↓↓↓

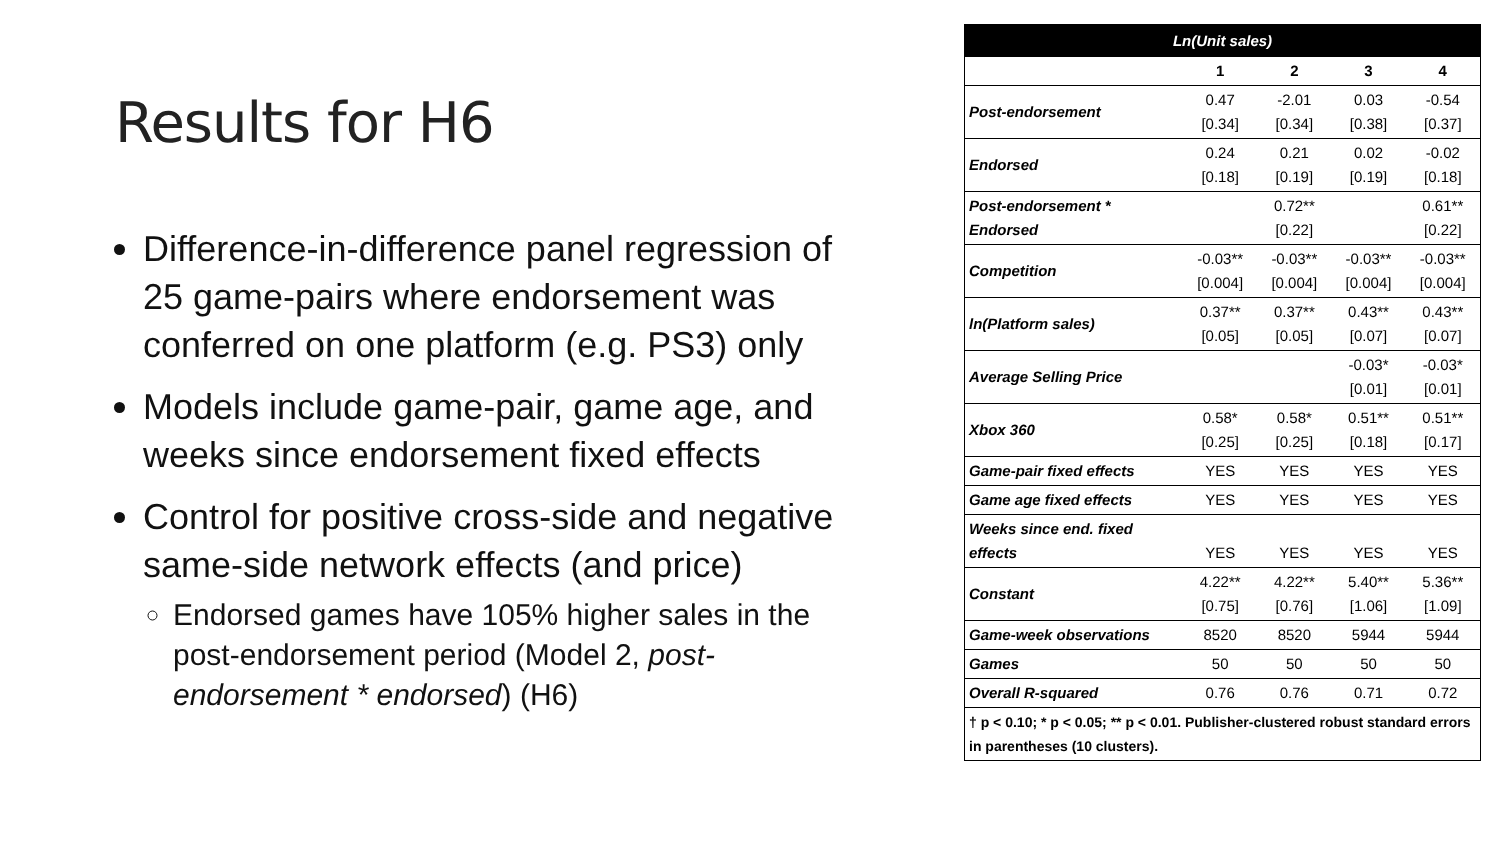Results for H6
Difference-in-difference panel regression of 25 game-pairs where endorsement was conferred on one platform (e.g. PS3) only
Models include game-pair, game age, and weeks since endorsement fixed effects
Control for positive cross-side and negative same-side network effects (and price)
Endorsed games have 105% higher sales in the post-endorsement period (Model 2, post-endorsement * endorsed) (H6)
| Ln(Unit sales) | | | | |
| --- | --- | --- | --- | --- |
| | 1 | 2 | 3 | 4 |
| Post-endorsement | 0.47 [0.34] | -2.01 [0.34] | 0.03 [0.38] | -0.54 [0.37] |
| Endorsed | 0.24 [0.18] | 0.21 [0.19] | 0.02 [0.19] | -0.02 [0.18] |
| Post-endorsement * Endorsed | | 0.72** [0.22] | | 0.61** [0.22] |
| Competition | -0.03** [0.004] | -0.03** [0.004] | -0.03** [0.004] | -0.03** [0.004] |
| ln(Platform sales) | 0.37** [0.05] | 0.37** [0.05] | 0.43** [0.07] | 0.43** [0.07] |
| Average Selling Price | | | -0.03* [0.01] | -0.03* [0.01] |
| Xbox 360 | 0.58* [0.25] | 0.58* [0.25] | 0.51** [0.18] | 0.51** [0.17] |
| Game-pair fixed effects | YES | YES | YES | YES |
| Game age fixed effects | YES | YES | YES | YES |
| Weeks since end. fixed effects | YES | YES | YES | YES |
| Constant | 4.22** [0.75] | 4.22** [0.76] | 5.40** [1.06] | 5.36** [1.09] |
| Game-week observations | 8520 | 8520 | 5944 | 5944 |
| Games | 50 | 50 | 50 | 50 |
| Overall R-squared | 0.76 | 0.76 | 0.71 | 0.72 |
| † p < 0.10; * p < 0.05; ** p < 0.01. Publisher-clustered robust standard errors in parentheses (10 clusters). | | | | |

↑↑↑
↓↓↓

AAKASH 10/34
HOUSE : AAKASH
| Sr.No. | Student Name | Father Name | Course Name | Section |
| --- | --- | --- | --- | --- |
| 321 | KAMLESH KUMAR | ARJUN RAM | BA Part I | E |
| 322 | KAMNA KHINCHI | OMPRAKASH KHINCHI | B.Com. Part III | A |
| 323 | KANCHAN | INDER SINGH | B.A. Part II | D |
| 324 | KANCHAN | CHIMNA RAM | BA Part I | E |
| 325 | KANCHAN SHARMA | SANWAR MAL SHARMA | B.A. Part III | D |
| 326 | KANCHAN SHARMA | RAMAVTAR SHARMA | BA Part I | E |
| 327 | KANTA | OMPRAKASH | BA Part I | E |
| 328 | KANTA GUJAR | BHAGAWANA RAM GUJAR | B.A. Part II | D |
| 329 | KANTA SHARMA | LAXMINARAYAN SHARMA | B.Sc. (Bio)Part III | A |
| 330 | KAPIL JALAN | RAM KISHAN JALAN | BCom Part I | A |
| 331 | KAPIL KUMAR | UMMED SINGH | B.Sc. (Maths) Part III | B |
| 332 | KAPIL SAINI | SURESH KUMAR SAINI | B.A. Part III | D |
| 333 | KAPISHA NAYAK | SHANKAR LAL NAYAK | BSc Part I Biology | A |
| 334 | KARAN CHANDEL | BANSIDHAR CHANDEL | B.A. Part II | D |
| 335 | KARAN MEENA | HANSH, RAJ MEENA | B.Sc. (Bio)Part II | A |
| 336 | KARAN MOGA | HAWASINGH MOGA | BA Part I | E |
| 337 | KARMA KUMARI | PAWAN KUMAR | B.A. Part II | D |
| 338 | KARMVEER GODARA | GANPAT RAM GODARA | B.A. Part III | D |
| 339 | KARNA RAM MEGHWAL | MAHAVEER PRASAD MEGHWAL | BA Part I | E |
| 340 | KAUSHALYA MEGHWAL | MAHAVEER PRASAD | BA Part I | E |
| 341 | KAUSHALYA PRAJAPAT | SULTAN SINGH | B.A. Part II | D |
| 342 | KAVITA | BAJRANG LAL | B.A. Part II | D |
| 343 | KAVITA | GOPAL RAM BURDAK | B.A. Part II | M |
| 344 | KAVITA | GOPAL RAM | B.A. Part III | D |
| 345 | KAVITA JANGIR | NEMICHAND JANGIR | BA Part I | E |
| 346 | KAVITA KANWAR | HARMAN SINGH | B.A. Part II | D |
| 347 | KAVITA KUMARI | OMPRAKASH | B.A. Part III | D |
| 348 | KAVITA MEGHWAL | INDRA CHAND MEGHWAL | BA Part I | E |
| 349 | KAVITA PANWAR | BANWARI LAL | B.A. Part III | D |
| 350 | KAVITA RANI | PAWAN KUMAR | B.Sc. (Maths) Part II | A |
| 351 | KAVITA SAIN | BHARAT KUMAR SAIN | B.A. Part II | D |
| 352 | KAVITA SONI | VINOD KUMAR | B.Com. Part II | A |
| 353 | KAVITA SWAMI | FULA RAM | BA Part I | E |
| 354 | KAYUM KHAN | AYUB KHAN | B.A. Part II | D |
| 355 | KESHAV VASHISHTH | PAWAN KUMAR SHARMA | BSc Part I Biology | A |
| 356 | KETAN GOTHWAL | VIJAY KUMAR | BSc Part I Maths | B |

↑↑↑

*TO DO:* Show the lines of the records that contain the word "KANTA".

*EXPECTED ANSWER:*
| 327 | KANTA | OMPRAKASH | BA Part I | E |
| 328 | KANTA GUJAR | BHAGAWANA RAM GUJAR | B.A. Part II | D |
| 329 | KANTA SHARMA | LAXMINARAYAN SHARMA | B.Sc. (Bio)Part III | A |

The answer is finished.